ARGENTEUIL

> 12 et 13 octobre 2024 au Qu4tre, à Argenteuil

Exposition de 50 dessins et peintures issus de la conception de 6 percepts : Récifs, Cristobal, Racines carrées, Guyanes, Chair à charbon et Blaaak.
Le Qu4tre est situé à Argenteuil, dans des anciens entrepôts ayant appartenu à la SNCF et réhabilités en lofts d’habitation et ateliers d’artistes.

L’exposition est réalisée dans le cadre de ses portes ouvertes annuelles. 

Agathe Anglionin est architecte, curatrice et critique d’Art.

REGARD

Agathe Anglionin - Curatrice et critique d'Art

Née d’une fascination pour les codes, l’œuvre de Rémi Balligand s’inscrit dans une quête esthétique marquant son empreinte dans le domaine des pratiques conceptuelles en peinture. Son travail s’étend à l’exploration des forces invisibles qui régissent le réel, dépassant le cadre de la simple pratique picturale.
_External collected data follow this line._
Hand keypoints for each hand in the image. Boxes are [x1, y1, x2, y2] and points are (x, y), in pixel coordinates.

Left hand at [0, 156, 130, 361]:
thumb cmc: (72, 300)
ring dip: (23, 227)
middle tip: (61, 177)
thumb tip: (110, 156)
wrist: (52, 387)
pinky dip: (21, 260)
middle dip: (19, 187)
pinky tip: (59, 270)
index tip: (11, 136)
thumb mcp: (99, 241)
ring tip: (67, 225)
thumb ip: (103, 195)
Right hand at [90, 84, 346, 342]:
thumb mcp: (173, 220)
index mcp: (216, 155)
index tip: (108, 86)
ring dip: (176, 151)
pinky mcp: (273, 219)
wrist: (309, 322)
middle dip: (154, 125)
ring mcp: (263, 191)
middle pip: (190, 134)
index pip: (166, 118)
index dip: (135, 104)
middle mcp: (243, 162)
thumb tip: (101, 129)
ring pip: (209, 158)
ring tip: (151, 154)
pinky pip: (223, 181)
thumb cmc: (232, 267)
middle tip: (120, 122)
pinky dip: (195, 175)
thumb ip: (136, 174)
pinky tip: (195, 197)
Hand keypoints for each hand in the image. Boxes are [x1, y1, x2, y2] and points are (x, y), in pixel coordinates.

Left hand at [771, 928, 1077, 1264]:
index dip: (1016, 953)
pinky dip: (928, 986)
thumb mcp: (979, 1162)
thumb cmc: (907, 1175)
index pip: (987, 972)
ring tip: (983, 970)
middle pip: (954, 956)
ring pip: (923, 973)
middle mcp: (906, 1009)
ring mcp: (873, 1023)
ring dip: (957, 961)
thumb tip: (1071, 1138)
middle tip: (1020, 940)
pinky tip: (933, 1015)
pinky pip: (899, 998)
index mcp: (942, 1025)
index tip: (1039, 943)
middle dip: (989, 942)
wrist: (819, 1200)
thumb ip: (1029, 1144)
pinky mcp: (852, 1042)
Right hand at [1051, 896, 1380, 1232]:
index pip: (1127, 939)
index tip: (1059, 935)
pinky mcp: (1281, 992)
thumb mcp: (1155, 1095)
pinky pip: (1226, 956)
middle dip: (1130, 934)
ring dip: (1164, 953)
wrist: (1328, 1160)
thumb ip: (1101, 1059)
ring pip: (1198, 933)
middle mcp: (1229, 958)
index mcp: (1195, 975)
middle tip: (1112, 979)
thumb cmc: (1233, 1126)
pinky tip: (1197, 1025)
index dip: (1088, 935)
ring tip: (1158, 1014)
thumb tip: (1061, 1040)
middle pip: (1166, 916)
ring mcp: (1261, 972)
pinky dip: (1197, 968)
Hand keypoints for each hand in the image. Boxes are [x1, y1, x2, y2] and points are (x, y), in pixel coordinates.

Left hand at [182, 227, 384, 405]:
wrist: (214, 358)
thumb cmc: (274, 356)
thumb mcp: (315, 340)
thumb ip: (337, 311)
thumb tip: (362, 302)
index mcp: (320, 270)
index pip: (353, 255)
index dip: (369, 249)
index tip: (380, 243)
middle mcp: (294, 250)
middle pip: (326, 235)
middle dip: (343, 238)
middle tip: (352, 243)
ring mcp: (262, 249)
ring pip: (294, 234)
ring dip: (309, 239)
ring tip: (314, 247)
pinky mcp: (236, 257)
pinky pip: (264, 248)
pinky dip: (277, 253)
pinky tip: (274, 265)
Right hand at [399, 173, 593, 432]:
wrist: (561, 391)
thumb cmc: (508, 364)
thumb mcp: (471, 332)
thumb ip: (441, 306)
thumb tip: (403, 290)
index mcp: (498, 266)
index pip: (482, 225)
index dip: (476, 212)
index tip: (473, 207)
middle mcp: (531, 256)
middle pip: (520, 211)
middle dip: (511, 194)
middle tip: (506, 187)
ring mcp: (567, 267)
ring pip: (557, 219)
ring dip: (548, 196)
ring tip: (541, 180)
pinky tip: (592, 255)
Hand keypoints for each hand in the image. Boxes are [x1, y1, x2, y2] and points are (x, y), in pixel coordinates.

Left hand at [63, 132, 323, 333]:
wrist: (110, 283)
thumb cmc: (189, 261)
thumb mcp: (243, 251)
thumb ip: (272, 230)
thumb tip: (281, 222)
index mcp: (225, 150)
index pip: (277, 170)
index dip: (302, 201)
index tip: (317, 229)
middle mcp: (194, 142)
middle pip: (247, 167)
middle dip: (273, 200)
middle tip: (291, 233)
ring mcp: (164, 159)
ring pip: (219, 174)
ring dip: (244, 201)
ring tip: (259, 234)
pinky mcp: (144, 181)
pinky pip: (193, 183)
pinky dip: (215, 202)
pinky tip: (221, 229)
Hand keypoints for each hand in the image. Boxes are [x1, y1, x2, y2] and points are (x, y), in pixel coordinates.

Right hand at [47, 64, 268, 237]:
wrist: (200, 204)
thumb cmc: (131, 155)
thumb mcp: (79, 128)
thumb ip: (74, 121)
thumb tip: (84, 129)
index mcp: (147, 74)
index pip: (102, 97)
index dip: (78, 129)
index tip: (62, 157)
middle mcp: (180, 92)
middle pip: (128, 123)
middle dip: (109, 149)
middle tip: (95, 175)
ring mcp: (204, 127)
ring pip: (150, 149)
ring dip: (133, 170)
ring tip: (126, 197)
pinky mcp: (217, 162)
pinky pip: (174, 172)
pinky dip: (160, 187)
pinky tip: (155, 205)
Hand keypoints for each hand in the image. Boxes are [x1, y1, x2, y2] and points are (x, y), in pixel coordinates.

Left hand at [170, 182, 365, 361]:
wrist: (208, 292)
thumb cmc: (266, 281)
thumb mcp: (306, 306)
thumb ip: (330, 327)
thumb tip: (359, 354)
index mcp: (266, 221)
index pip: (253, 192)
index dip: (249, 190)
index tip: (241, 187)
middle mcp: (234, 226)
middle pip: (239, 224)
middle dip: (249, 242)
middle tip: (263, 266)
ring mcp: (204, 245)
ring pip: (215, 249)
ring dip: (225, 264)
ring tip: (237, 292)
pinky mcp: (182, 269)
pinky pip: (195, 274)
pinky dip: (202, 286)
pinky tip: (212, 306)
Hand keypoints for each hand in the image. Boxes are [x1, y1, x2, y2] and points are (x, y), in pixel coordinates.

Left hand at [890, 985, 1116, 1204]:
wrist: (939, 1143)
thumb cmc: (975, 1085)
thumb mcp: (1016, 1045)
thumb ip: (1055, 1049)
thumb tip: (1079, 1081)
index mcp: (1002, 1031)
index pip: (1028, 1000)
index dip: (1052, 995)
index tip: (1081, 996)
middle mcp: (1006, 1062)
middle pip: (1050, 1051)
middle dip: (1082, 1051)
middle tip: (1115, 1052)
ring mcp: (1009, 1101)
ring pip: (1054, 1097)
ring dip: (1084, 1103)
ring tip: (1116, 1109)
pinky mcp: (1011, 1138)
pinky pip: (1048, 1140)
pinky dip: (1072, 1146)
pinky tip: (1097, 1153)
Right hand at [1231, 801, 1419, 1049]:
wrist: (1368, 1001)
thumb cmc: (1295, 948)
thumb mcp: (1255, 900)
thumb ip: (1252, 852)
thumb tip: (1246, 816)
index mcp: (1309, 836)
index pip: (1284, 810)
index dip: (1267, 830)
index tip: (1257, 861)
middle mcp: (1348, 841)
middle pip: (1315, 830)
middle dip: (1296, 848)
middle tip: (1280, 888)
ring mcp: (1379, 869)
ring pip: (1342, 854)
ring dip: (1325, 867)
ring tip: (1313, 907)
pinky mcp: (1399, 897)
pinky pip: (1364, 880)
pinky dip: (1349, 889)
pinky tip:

Il se situe davantage sur le terrain de l’expérimentation que sur celui de la peinture pour elle-même, explorant à la fois les aspects formels et métaphysiques de son art. Il en résulte une œuvre à la fois méditative et faussement minimaliste. Elle oscille entre l’organique et le géométrique, entre l’élégance des formes naturelles et la rigueur des lignes anguleuses, dans une diversité de formats et de textures subtiles venant enrichir l’expérience visuelle. Toutefois, leur simplicité apparente cache en profondeur une complexité sous-jacente.

Rémi Balligand procède toujours par une représentation graphique pour accéder ensuite à la structure qui sous-tend la forme, en tenant compte des conditions initiales de perception que celle-ci révèle à la lumière. Cette démarche est présente dans le percept Blaaak, qui sert de fondement à la série Éclipse. Cette série se caractérise par une surface composée d’un ultra noir, à partir duquel émergent le dessin et la matière, avant de se déployer dans d’autres œuvres associées. A première vue, ces créations peuvent évoquer des constructions inspirées par des procédés mathématiques, tels que des tableaux réalisés à partir de fils tendus entre des clous ou des dessins de points reliés selon des suites numériques. Cependant, la comparaison s’arrête là. Il s’agit avant tout de dessins géométriques visant à réduire les motifs à leur essence, en éliminant toute profondeur et illusion de perspective. Cela aboutit à des surfaces épurées, semblant issues d’une programmation algorithmique.

De même, les œuvres de la série La Matrice, inspirées de la nature et composées d’arborescences – facettes de charbon, racines, coraux, cristaux, ramures végétales ou entrelacs animaliers – présentent des motifs récurrents que l’on pourrait observer à des échelles de plus en plus fines. Elles évoquent des créations générées par un logiciel de géométrie fractale ou révélées par une observation au microscope. A travers ces explorations structurelles, l’artiste suggère l’impossibilité d’accéder directement au cœur de son sujet, à moins de pouvoir en déchiffrer le code. Il s’agit une quête quasi-mystique de la beauté du monde, qui, selon l’artiste, ne se révèlent qu’à ceux qui en possèdent les clés.

Ainsi, le travail de Rémi Balligand ne se réduit pas à la simple surface. S’il accorde une importance particulière à la matérialité plastique dans son travail, c’est notamment en raison de leur rapport à la profondeur, aux aspects innervés, rhizomatiques et imbriqués, souvent dissimulés, et échappant à une observation superficielle. Chacune de ses œuvres métaphorisent une horizontalité latente, capable de relier en profondeur les éléments que les dessins de l’artiste représentent connectés en surface. L’idée est de transcender la simple dimension organique du vivant pour explorer la notion de code qui l’englobe.

Surgissent alors des questionnements : comment accéder à la beauté du monde au-delà des simples percepts ? Comment la découvrir dans sa véritable essence si elle ne se révèle qu’à travers les sens ? Cela nécessite de dépasser une approche purement sensualiste, qui se limiterait à la simple expérience sensorielle, pour accéder à une compréhension plus profonde, nécessitant une interprétation codée du réel. Ainsi, l’artiste envisage le monde comme le produit d’algorithmes complexes, une perspective qui relève d’un empirisme logique s’inscrivant dans une double tradition philosophique, celle du rationalisme et celle de l’empirisme.